The establishment is scheduled to start operating in early 2022.

To become a franchisee, applicants must apply online, and participate in an “extensive” selection process, as the company explained.

After being evaluated, the candidates will be interviewed virtually and in person. After being officially selected, franchisees will have to attend a series of training sessions for a few weeks.

Buying into a Chick-fi-A franchise has a cost of $10,000, which is among the lowest fees in the industry.

“What excites me the most is being able to work alongside a great team and bring the service and hospitality of the Chick-fil-A brand to an island known for its rich culture and welcoming people,” said Chávez, who at 27 decided to apply for the Chick-fil-A Leadership Development Program.

Caitlin Chávez

She aspired to become an owner/operator before age 30, she said.
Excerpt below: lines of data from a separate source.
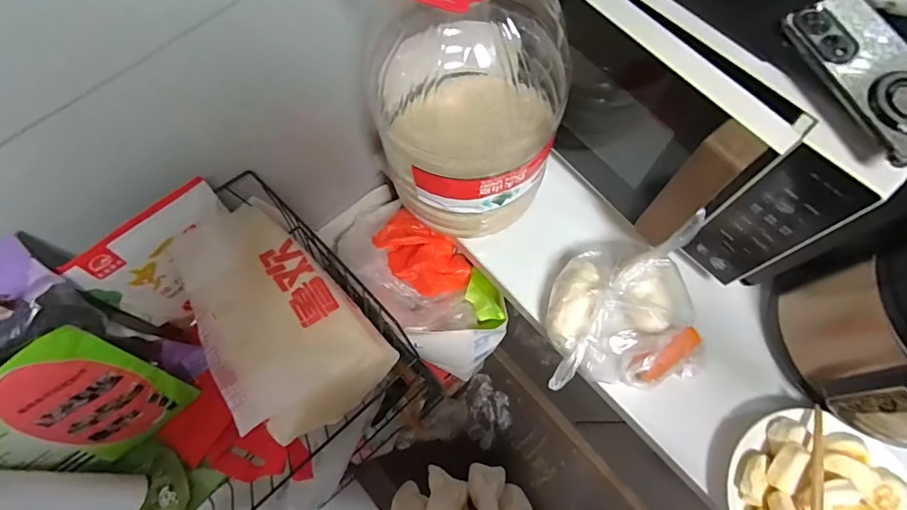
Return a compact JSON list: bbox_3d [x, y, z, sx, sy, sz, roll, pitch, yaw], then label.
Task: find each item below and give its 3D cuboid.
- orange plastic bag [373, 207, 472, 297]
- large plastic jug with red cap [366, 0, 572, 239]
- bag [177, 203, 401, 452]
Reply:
[{"bbox_3d":[-0.051,0.003,0.748,0.152,0.089,0.100,34,75,13],"label":"orange plastic bag"},{"bbox_3d":[0.020,-0.172,0.511,0.206,0.378,0.168,-3,70,1],"label":"large plastic jug with red cap"},{"bbox_3d":[-0.219,0.084,0.569,0.168,0.126,0.260,-42,74,-12],"label":"bag"}]

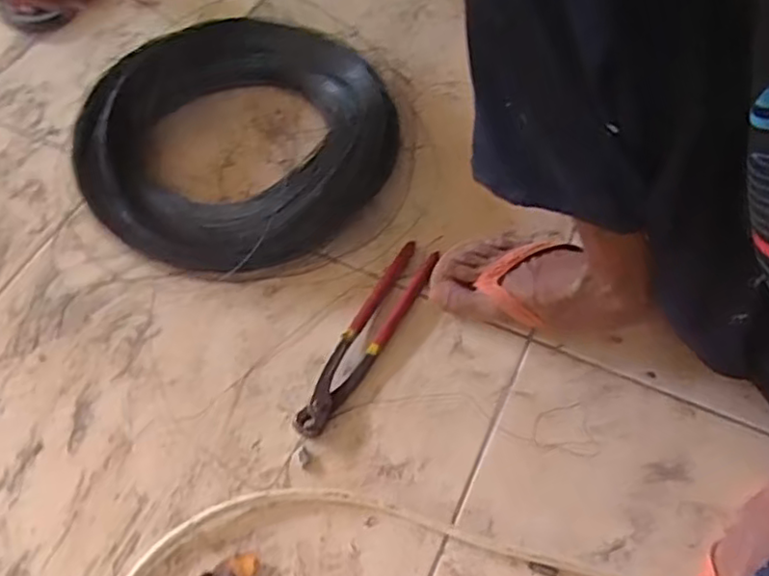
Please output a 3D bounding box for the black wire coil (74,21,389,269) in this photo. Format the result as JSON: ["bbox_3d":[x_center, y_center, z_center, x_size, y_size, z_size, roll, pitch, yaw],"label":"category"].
[{"bbox_3d":[-0.166,-0.174,0.755,0.333,0.091,0.343,0,59,0],"label":"black wire coil"}]

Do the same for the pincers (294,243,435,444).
[{"bbox_3d":[-0.018,0.045,0.647,0.046,0.023,0.223,29,63,16],"label":"pincers"}]

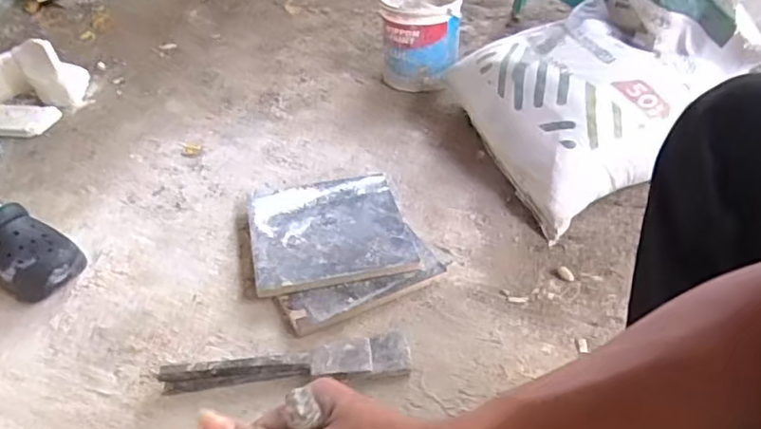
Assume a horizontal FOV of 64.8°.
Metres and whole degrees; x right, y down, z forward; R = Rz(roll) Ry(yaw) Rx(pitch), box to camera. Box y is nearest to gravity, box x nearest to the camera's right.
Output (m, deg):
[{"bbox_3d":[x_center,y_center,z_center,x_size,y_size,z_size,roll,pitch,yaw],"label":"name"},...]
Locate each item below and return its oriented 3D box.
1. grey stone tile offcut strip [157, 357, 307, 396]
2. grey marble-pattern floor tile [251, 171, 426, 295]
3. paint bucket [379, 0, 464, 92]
[{"bbox_3d":[-0.194,0.210,0.799,0.191,0.025,0.027,-5,41,-3],"label":"grey stone tile offcut strip"},{"bbox_3d":[-0.088,0.020,1.000,0.251,0.015,0.251,-8,41,-10],"label":"grey marble-pattern floor tile"},{"bbox_3d":[0.091,-0.404,1.377,0.170,0.201,0.179,-1,41,1],"label":"paint bucket"}]

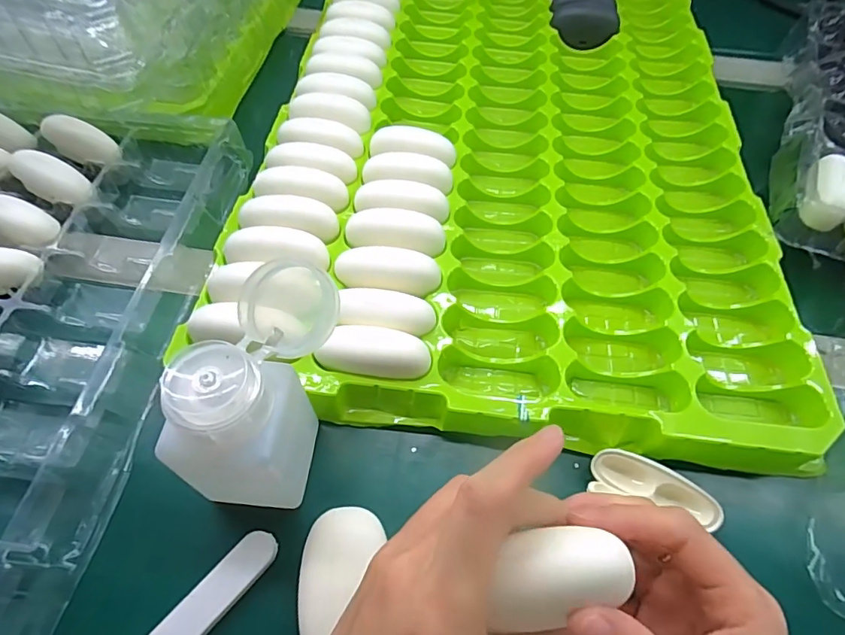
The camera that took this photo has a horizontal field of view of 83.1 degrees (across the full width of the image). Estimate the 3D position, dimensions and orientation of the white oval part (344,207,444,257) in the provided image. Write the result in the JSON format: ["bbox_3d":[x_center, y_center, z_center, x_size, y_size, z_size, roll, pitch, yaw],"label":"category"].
[{"bbox_3d":[-0.018,-0.058,0.334,0.068,0.030,0.023,8,58,2],"label":"white oval part"}]

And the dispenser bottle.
[{"bbox_3d":[-0.074,0.038,0.234,0.040,0.100,0.099,17,59,8],"label":"dispenser bottle"}]

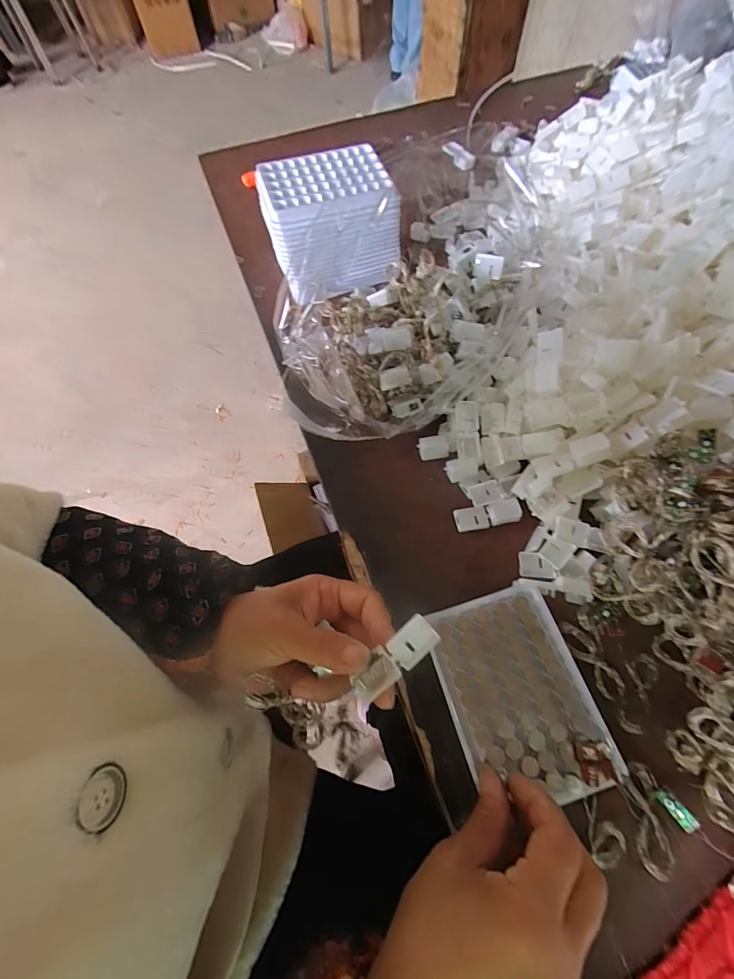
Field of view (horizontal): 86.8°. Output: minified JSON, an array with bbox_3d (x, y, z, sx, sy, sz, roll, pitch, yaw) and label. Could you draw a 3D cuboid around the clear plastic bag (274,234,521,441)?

Currently, the company “receives more than 80,000 applications for operators per year and selects about 130 new operators annually,” Chick-fi-A confirmed.

Although it is not a requirement to attend the Leadership Development Program to become an operator, “it’s a first level experience for people who are interested in increasing their business acumen and leadership skills in restaurants and other businesses” according to the company’s corporate group.

The program lasts for approximately 24 to 36 months.

Also, the applicant is not required to work at Chick-fil-A or a Chick-fil-A restaurant before applying to become an owner/operator.

“While some Chick-fil-A operators come from the restaurant industry, most have different backgrounds,” according to the company’s corporate group.

At the age of 15, Chávez worked as a Team Member for Chick-fil-A and then in 2017 when she finished her college studies, she decided to become an entrepreneur and find a way to become an owner/operator for the company.

“I would love to see a woman in that position and then I realized that woman was me,” said Chávez, who at age 29 took on the responsibility of owning and operating a Chick-fil-A franchise.